• What you have to do: Bring together all lines of the material below that contain the string "JSON".

• Records shown:
· · · · ·

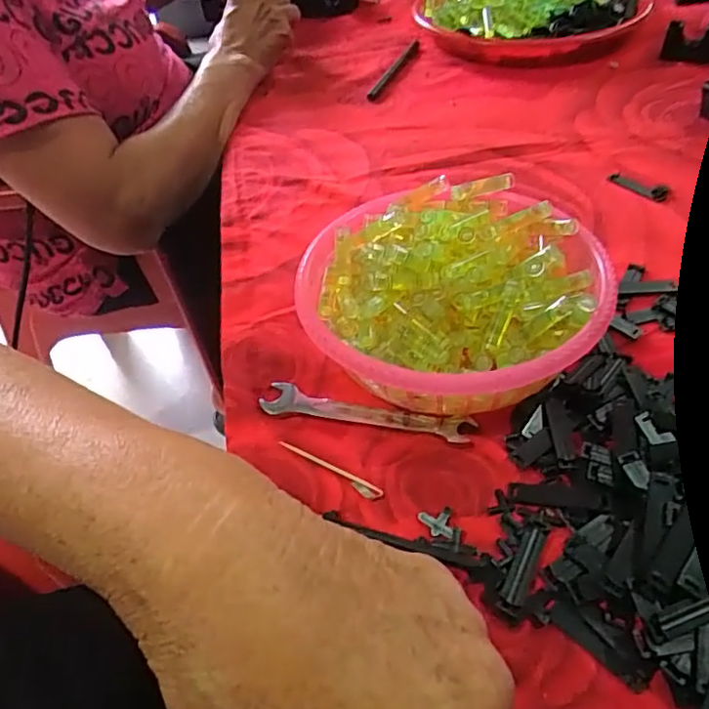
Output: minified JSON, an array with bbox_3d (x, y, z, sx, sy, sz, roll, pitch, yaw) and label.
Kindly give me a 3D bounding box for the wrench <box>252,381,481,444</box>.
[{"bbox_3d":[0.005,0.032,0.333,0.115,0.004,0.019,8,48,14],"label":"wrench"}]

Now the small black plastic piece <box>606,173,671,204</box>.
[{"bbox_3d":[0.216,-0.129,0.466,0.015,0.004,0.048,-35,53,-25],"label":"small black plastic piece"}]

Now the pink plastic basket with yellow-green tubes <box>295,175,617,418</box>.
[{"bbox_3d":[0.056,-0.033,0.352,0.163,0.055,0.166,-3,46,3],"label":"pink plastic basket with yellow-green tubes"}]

· · · · ·

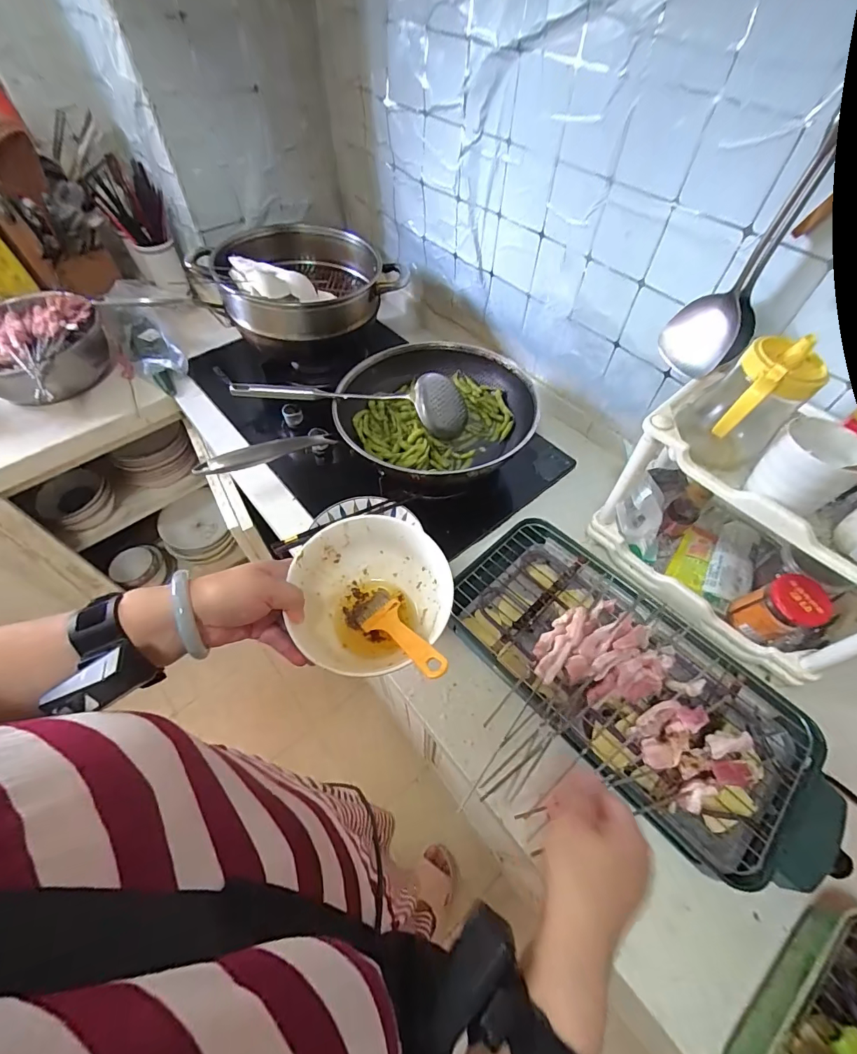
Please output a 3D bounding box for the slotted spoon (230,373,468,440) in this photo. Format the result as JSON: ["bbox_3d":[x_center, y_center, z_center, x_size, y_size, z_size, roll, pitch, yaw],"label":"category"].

· · · · ·

• Solution for this problem:
Output: minified JSON, an array with bbox_3d (x, y, z, sx, sy, sz, roll, pitch, yaw) and label.
Please output a 3D bounding box for the slotted spoon (230,373,468,440) in this photo. Format the result as JSON: ["bbox_3d":[x_center, y_center, z_center, x_size, y_size, z_size, roll, pitch, yaw],"label":"category"].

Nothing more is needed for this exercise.